Modern Tribe’s deployment process varies according to host. They are hosting agnostic and follow different protocols for different types of hosting. While the process may change according to host, they have invested in proprietary tools to help with deployments.

They created a tool for development sites called Pick-n-Pull. It was created as a tool to allow the QA team and other non-developers to try different versions of a site. With the tool, you can change branches, pull and update modules, or change the branch on every individual submodule. For example, you could change to a different version of WordPress core to make sure it works. This is a tool is primarily used by Modern Tribe’s QA team and is conceptually similar to Multidev, when Pantheon is not an option.

“It’s not a Multidev exactly, it’s one dev server where the QA person has a lot of control over the status of the install. It works well for us when we aren’t using Pantheon for a project.”

— Daniel Dvorkin

Advice to Other Agencies

We know Modern Tribe’s workflow didn’t appear overnight, so we asked Travis and Daniel what advice they’d give to agencies who are still trying to nail down a solid workflow for their team.
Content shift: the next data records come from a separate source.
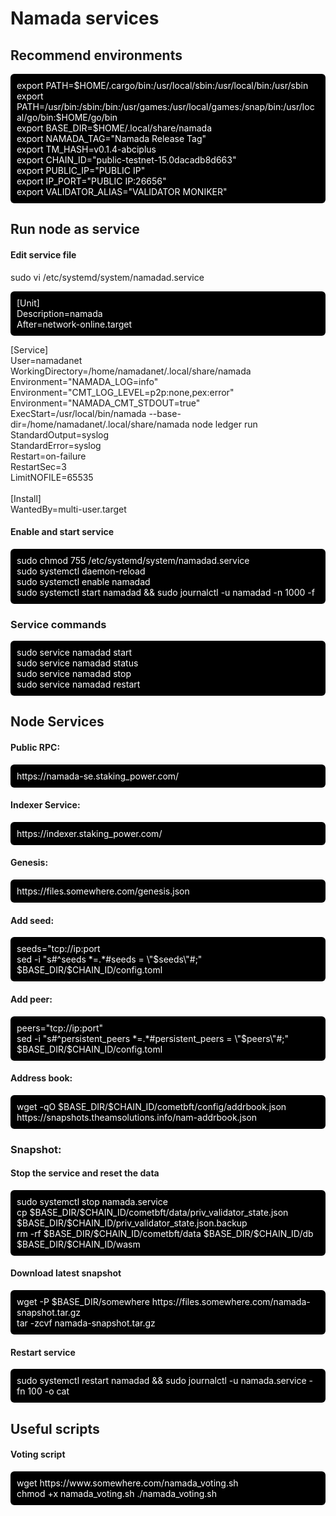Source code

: # Namada services

## Recommend environments
<p style="background:black;color:white;padding:10px;border-radius:6px">
export PATH=$HOME/.cargo/bin:/usr/local/sbin:/usr/local/bin:/usr/sbin<br />
export PATH=/usr/bin:/sbin:/bin:/usr/games:/usr/local/games:/snap/bin:/usr/local/go/bin:$HOME/go/bin<br />
export BASE_DIR=$HOME/.local/share/namada<br />
export NAMADA_TAG="Namada Release Tag"<br />
export TM_HASH=v0.1.4-abciplus<br />
export CHAIN_ID="public-testnet-15.0dacadb8d663"<br />
export PUBLIC_IP="PUBLIC IP"<br />
export IP_PORT="PUBLIC IP:26656"<br />
export VALIDATOR_ALIAS="VALIDATOR MONIKER"<br />
</p>

## Run node as service
#### Edit service file
sudo vi /etc/systemd/system/namadad.service
<p style="background:black;color:white;padding:10px;border-radius:6px">
[Unit]<br />
Description=namada<br />
After=network-online.target<br />

[Service]<br />
User=namadanet<br />
WorkingDirectory=/home/namadanet/.local/share/namada<br />
Environment="NAMADA_LOG=info"<br />
Environment="CMT_LOG_LEVEL=p2p:none,pex:error"<br />
Environment="NAMADA_CMT_STDOUT=true"<br />
ExecStart=/usr/local/bin/namada --base-dir=/home/namadanet/.local/share/namada node ledger run<br />
StandardOutput=syslog<br />
StandardError=syslog<br />
Restart=on-failure<br />
RestartSec=3<br />
LimitNOFILE=65535<br />
<br />
[Install]<br />
WantedBy=multi-user.target<br />
</p>

#### Enable and start service
<p style="background:black;color:white;padding:10px;border-radius:6px">
sudo chmod 755 /etc/systemd/system/namadad.service<br />
sudo systemctl daemon-reload<br />
sudo systemctl enable namadad<br />
sudo systemctl start namadad && sudo journalctl -u namadad -n 1000 -f<br />
</p>

### Service commands
<p style="background:black;color:white;padding:10px;border-radius:6px">
sudo service namadad start<br />
sudo service namadad status<br />
sudo service namadad stop<br />
sudo service namadad restart<br />
</p>

## Node Services

#### Public RPC: 
<p style="background:black;color:white;padding:10px;border-radius:6px">
https://namada-se.staking_power.com/
</p>

#### Indexer Service: 
<p style="background:black;color:white;padding:10px;border-radius:6px">
https://indexer.staking_power.com/
</p>

#### Genesis:
<p style="background:black;color:white;padding:10px;border-radius:6px">
https://files.somewhere.com/genesis.json
</p>

#### Add seed:
<p style="background:black;color:white;padding:10px;border-radius:6px">
seeds="tcp://ip:port<br />
sed -i "s#^seeds *=.*#seeds = \"$seeds\"#;" $BASE_DIR/$CHAIN_ID/config.toml
</p>

#### Add peer:
<p style="background:black;color:white;padding:10px;border-radius:6px">
peers="tcp://ip:port"<br />
sed -i "s#^persistent_peers *=.*#persistent_peers = \"$peers\"#;" $BASE_DIR/$CHAIN_ID/config.toml
</p>

#### Address book:
<p style="background:black;color:white;padding:10px;border-radius:6px">
wget -qO $BASE_DIR/$CHAIN_ID/cometbft/config/addrbook.json https://snapshots.theamsolutions.info/nam-addrbook.json
</p>

### Snapshot:
#### Stop the service and reset the data
<p style="background:black;color:white;padding:10px;border-radius:6px">
sudo systemctl stop namada.service<br />
cp $BASE_DIR/$CHAIN_ID/cometbft/data/priv_validator_state.json $BASE_DIR/$CHAIN_ID/priv_validator_state.json.backup<br />
rm -rf $BASE_DIR/$CHAIN_ID/cometbft/data $BASE_DIR/$CHAIN_ID/db $BASE_DIR/$CHAIN_ID/wasm
</p>

#### Download latest snapshot
<p style="background:black;color:white;padding:10px;border-radius:6px">
wget -P $BASE_DIR/somewhere https://files.somewhere.com/namada-snapshot.tar.gz<br />
tar -zcvf namada-snapshot.tar.gz<br />
</p>

#### Restart service
<p style="background:black;color:white;padding:10px;border-radius:6px">
sudo systemctl restart namadad && sudo journalctl -u namada.service -fn 100 -o cat
</p>

## Useful scripts
#### Voting script
<p style="background:black;color:white;padding:10px;border-radius:6px">
wget https://www.somewhere.com/namada_voting.sh<br />
chmod +x namada_voting.sh
./namada_voting.sh
</p>
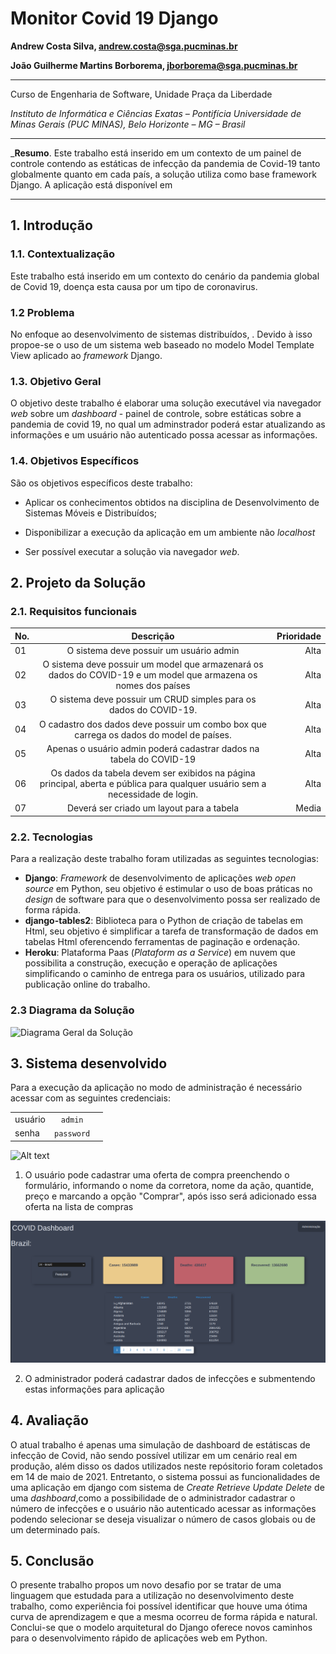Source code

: # Monitor Covid 19 Django

**Andrew Costa Silva, andrew.costa@sga.pucminas.br**

**João Guilherme Martins Borborema, jborborema@sga.pucminas.br**

---

Curso de Engenharia de Software, Unidade Praça da Liberdade

_Instituto de Informática e Ciências Exatas – Pontifícia Universidade de Minas Gerais (PUC MINAS), Belo Horizonte – MG – Brasil_

---

_**Resumo**. Este trabalho está inserido em um contexto de um painel de controle contendo as estáticas de infecção da pandemia de Covid-19 tanto globalmente quanto em cada país, a solução utiliza como base framework Django. A aplicação está disponível em 

---

## 1. Introdução

### 1.1. Contextualização

Este trabalho está inserido em um contexto do cenário da pandemia global de Covid 19, doença esta causa por um tipo de coronavirus.

### 1.2 Problema

No enfoque ao desenvolvimento de sistemas distribuídos, . Devido à isso propoe-se o uso de um sistema web baseado no modelo Model Template View aplicado ao _framework_ Django.

### 1.3. Objetivo Geral

O objetivo deste trabalho é elaborar uma solução executável via navegador _web_ sobre um _dashboard_ - painel de controle, sobre estáticas sobre a pandemia de covid 19, no qual um adminstrador poderá estar atualizando as informações e um usuário não autenticado possa acessar as informações.

### 1.4. Objetivos Específicos

São os objetivos específicos deste trabalho:

- Aplicar os conhecimentos obtidos na disciplina de Desenvolvimento de Sistemas Móveis e Distribuídos;

- Disponibilizar a execução da aplicação em um ambiente não *localhost*

- Ser possível executar a solução via navegador *web*.

## 2. Projeto da Solução

### 2.1. Requisitos funcionais

| No.           | Descrição                       | Prioridade |
| ------------- |:-------------------------------:| ----------:|
| 01 | O sistema deve possuir um usuário admin | Alta  |
| 02 | O sistema deve possuir um model que armazenará os dados do COVID-19 e um model que armazena os nomes dos países |  Alta |
| 03 | O sistema deve possuir um CRUD simples para os dados do COVID-19. | Alta  |
| 04 | O cadastro dos dados deve possuir um combo box que carrega os dados do model de países.| Alta |
| 05 | Apenas o usuário admin poderá cadastrar dados na tabela do COVID-19 | Alta|
| 06 | Os dados da tabela devem ser exibidos na página principal, aberta e pública para qualquer usuário sem a necessidade de login. | Alta |
|07|Deverá ser criado um layout para a tabela|Media|

### 2.2. Tecnologias

Para a realização deste trabalho foram utilizadas as seguintes tecnologias:

- **Django**: _Framework_ de desenvolvimento de aplicações _web_ _open source_ em Python, seu objetivo é estimular o uso de boas práticas no _design_ de software para que o desenvolvimento possa ser realizado de forma rápida.
- **django-tables2**: Biblioteca para o Python de criação de tabelas em Html, seu objetivo é simplificar a tarefa de transformação de dados em tabelas Html oferencendo ferramentas de paginação e ordenação.
- **Heroku**: Plataforma Paas (*Plataform as a Service*) em nuvem que possibilita a construção, execução e operação de aplicações simplificando o caminho de entrega para os usuários, utilizado para publicação online do trabalho.

### 2.3 Diagrama da Solução

![Diagrama Geral da Solução](artefatos/diagrama_arquitetura.png)

## 3. Sistema desenvolvido

Para a execução da aplicação no modo de administração é necessário acessar com as seguintes credenciais:

| |  |   |
| --- |:---:| ---:|
| usuário | `admin`|
| senha|`password`|

![Alt text](artefatos/full_dasboard.png "Title")

1. O usuário pode cadastrar uma oferta de compra preenchendo o formulário, informando o nome da corretora, nome da ação, quantide, preço e marcando a opção "Comprar", após isso será adicionado essa oferta na lista de compras

![Alt text](artefatos/country_data.png "Title")

2. O administrador poderá cadastrar dados de infecções e submentendo estas informações para aplicação

## 4. Avaliação

O atual trabalho é apenas uma simulação de dashboard de estátiscas de infecção de Covid, não sendo possível utilizar em um cenário real em produção, além disso os dados utilizados neste repósitorio foram coletados em 14 de maio de 2021. Entretanto, o sistema possui as funcionalidades de uma aplicação em django com sistema de _Create Retrieve Update Delete_ de uma _dashboard_,como a possibilidade de o administrador cadastrar o número de infecções e o usuário não autenticado acessar as informações podendo selecionar se deseja visualizar o número de casos globais ou de um determinado país.

## 5. Conclusão

O presente trabalho propos um novo desafio por se tratar de uma linguagem que estudada para a utilização no desenvolvimento deste trabalho, como experiência foi possível identificar que houve uma ótima curva de aprendizagem e que a mesma ocorreu de forma rápida e natural. Conclui-se que o modelo arquitetural do Django oferece novos caminhos para o desenvolvimento rápido de aplicações web em Python.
“When it comes to development, we are very pragmatic. We have built enough large projects that we’ve definitely learned a thing or two about the difference between idealistic and practical coding. I think the best advice is that your goal is not to produce the most beautiful code but to produce the most comprehensive solution using easily readable code. Aim to solve not just for today’s requirements but for tomorrow’s inspirations and ideas.”

—Travis Totz

“There are two big efforts that definitely helped us step up in terms of quality and consistency. The first one is peer code reviews for every feature branch. The increase in time/cost sounds scary, but it has helped us reduce the QA and maintenance time significantly, while improving quality at the same time. The second one, which we haven’t totally mastered yet, is automating as much as possible the development workflow. We hired a DevOps person to help with this effort. We have bots looking at all our pull requests, checking code styles, running tests, looking for obvious errors, etc. We’re working on an Ansible based system to standardize all our dev environments. We’re working on a Jenkins-based system to deploy to any production, regardless of the hosting the customer chooses to partner with. Automating all those tasks made our team more efficient and less error prone, and gave us a more robust framework to be able to tackle bigger and harder problems.”

—Daniel Dvorkin

Thanks to Modern Tribe for taking the time to chat with us. We think there is quite a bit agencies can learn from the time they’ve devoted to identifying a solid workflow for their dispersed company.